Criminal Offences

Warning: The following is general advice only. It should not be substituted for legal advice. The following information is drawn from resources including Legal Aid Commission, NSW Law Society and Lawlink NSW.

Arrest

Who can arrest me and why?
The police can arrest you if they have a warrant for your arrest; you have committed or are about to commit an offence against the Commonwealth Crimes Act; or you are suspected of smuggling or the import or export of prohibited goods.

Can the police use force to arrest me?
The police can use as much force as necessary to arrest you. The court will determine whether the force used was reasonable.

What happens if I resist arrest?
It is a criminal offence to resist arrest. You may be charged with resisting arrest even if the police determine not to charge you with any other offence.

Do I have to submit for a search?
Police can stop, search and detain you in certain circumstances. They can pat you down, look in your pockets and bags and search your car. In some circumstances they can strip search you.

The police officer must provide you with their name and reason for the search.

The court will determine whether the police had reasonable grounds for the search at a later date.

Can I be arrested for questioning?
Police can request you to accompany them to the police station but you are not required to go unless you have been arrested for an offence. It is not advisable to speak with the police until you have spoken to your Solicitor.

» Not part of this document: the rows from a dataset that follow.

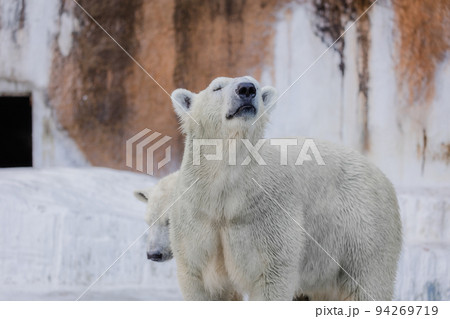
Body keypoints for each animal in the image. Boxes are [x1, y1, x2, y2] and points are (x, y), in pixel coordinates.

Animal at [171, 76, 402, 302]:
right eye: (217, 87)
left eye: (255, 85)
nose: (246, 89)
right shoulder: (197, 221)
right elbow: (202, 283)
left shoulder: (267, 218)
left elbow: (271, 277)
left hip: (361, 227)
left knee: (367, 283)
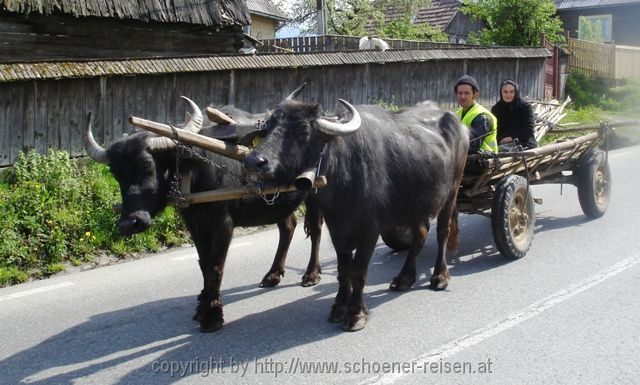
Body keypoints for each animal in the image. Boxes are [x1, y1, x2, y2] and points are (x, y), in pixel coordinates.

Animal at [84, 89, 322, 330]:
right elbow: (203, 263)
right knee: (288, 226)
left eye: (146, 165)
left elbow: (215, 266)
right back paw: (273, 274)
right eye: (115, 173)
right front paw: (203, 302)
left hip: (314, 194)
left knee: (316, 231)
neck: (196, 170)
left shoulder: (223, 223)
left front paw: (211, 314)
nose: (129, 223)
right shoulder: (194, 223)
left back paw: (311, 274)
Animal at [242, 97, 468, 330]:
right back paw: (404, 278)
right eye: (268, 127)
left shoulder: (370, 230)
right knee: (421, 234)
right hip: (415, 205)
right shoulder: (337, 227)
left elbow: (358, 271)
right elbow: (343, 270)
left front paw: (355, 313)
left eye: (303, 131)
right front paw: (338, 307)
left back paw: (440, 276)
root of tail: (456, 121)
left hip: (452, 190)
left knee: (442, 231)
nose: (253, 162)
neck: (345, 173)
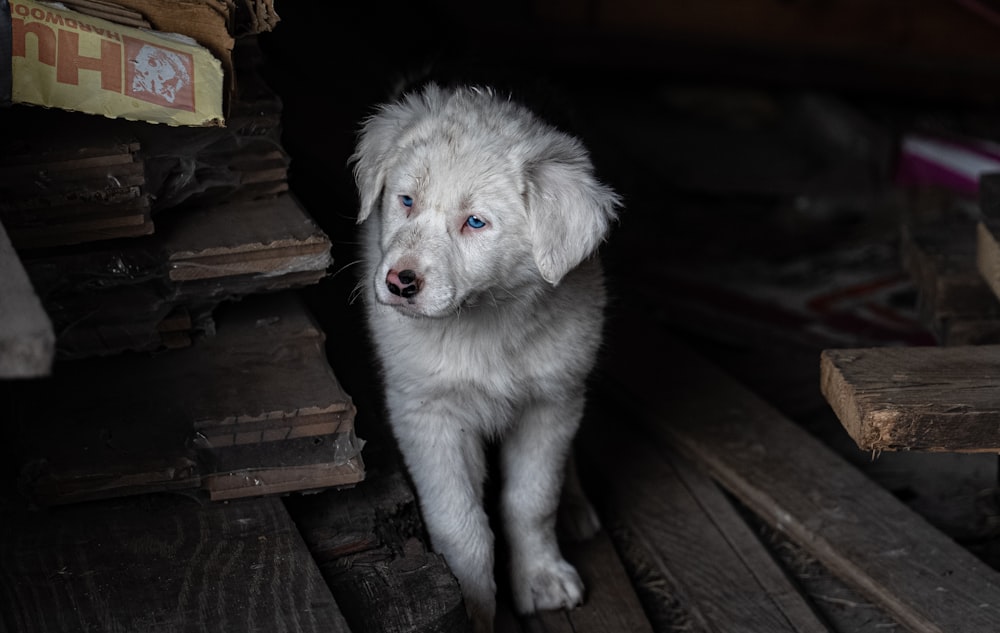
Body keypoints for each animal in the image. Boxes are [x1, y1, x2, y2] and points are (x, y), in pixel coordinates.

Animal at [350, 85, 616, 632]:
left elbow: (531, 501)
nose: (399, 283)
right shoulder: (428, 412)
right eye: (406, 201)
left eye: (475, 222)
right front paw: (471, 605)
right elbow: (461, 522)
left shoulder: (551, 402)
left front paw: (540, 578)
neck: (485, 320)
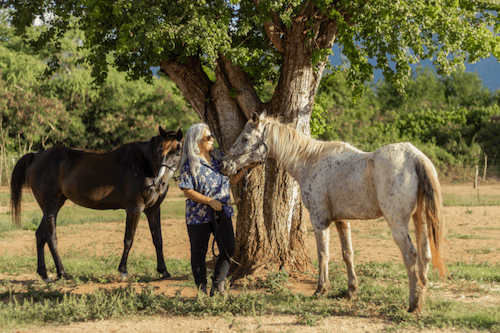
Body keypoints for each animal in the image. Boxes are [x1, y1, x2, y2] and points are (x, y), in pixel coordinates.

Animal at [10, 126, 183, 282]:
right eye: (160, 150)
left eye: (177, 152)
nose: (160, 182)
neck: (143, 164)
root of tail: (37, 156)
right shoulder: (135, 208)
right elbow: (129, 239)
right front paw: (123, 271)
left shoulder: (153, 209)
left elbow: (158, 239)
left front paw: (164, 271)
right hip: (50, 206)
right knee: (51, 237)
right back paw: (63, 273)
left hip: (53, 206)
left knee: (40, 235)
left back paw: (44, 275)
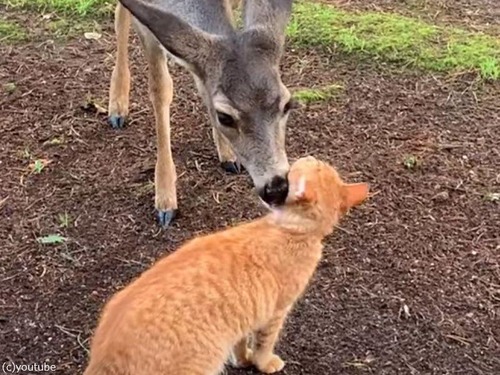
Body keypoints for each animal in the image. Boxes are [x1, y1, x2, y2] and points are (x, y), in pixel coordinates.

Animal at [84, 156, 370, 375]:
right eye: (309, 163)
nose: (306, 156)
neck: (291, 231)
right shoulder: (275, 313)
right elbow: (265, 344)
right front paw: (264, 363)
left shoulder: (246, 315)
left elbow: (242, 344)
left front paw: (243, 360)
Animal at [108, 0, 296, 228]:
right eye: (224, 116)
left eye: (287, 104)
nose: (276, 188)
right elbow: (160, 89)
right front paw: (165, 200)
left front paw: (228, 154)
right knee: (119, 16)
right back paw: (117, 107)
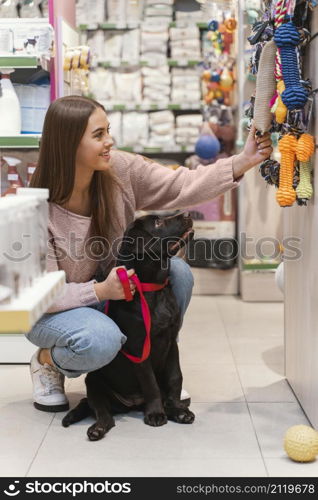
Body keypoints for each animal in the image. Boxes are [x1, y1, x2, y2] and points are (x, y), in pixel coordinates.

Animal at [61, 213, 195, 440]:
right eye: (158, 222)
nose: (188, 214)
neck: (153, 289)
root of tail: (131, 404)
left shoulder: (171, 341)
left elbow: (175, 376)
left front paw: (178, 409)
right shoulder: (139, 349)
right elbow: (150, 383)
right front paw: (155, 414)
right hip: (94, 382)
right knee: (102, 413)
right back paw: (98, 428)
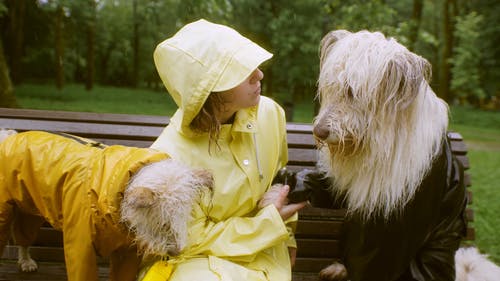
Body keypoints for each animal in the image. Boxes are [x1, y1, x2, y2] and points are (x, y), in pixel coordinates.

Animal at [0, 130, 213, 280]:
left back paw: (26, 261)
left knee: (24, 235)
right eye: (163, 223)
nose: (176, 253)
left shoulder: (126, 250)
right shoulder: (80, 244)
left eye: (184, 219)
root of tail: (9, 136)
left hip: (30, 208)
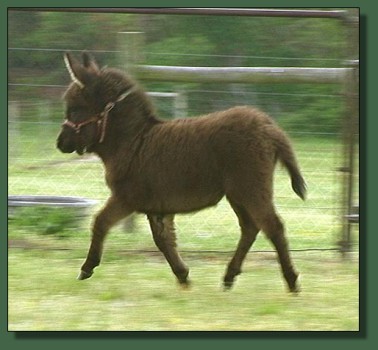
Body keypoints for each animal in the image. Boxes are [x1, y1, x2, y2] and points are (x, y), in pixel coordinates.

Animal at [57, 52, 306, 292]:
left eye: (76, 109)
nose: (60, 143)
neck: (133, 140)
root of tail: (268, 126)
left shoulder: (127, 198)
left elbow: (100, 222)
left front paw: (87, 268)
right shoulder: (157, 207)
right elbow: (163, 240)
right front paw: (183, 277)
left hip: (250, 187)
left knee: (273, 227)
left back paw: (292, 282)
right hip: (237, 193)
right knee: (250, 228)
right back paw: (229, 277)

What should I do when arrested?
Insist that you be allowed to contact a lawyer.

Do I have to answer questions if I am under arrest?
Generally you have the right to silence. The exception is if the arrest concerns a motor vehicle incident where you are required to give your name and address and specifics of the incident. If in doubt insist on speaking to a solicitor first.

Give the police your name, address and date of birth, but do not answer any other questions or sign anything other than a bail form without the advice of a Solicitor.

Do I have to submit to being fingerprinted or photographed?
The police may take your fingerprints and photograph for the purpose of identification.

How long do I have to stay in custody?
Following an arrest the police may detain you for 4 hours. They can then apply for an extension of a further 8 hours. After this you must be either charged or released.

When can I get bail?
Usually after arrest and charging at a police station. In some circumstances bail can be denied. If in doubt contact a Solicitor.

How can a Solicitor help me?
They can advise you of your rights; explain the alternatives; make a bail application for you; and represent you in Court.

Before you go to Court

You should get legal advice as soon as you can.
It can take time to get legal aid or see a private solicitor. If you want to speak for yourself in court, it is still important to get legal advice. The court will be making decision about your future so getting legal help is a good idea.

Request an interpreter if you need one.
Ring the court where you case is to be heard and ask them to book an interpreter in your language. This can take some time to arrange so give them as much warning as possible.

Write down what happened.
This is very important. Prepare a statement in your own words of everything that occurred relating to your charge. This should include any conversations with police and witnesses. Make sure you do this while the events are fresh in your mind.

Character References
Written references about your good character can help your case in court.

Character references should be from people who do not have criminal records or “bad reputations”. These references can come from neighbours, family friends, workmates or members of clubs or organisations you belong to.

The references should be neatly typed and include the following:

  • They should be addressed to the Presiding Magistrate or Judge
  • State that the referee is aware of the charges before the court
  • State how long the referee has known you
  • How the person knows you
  • Anything which might help the court understand your good character
  • Be signed with the name of the person printed underneath with their address, occupation and the date.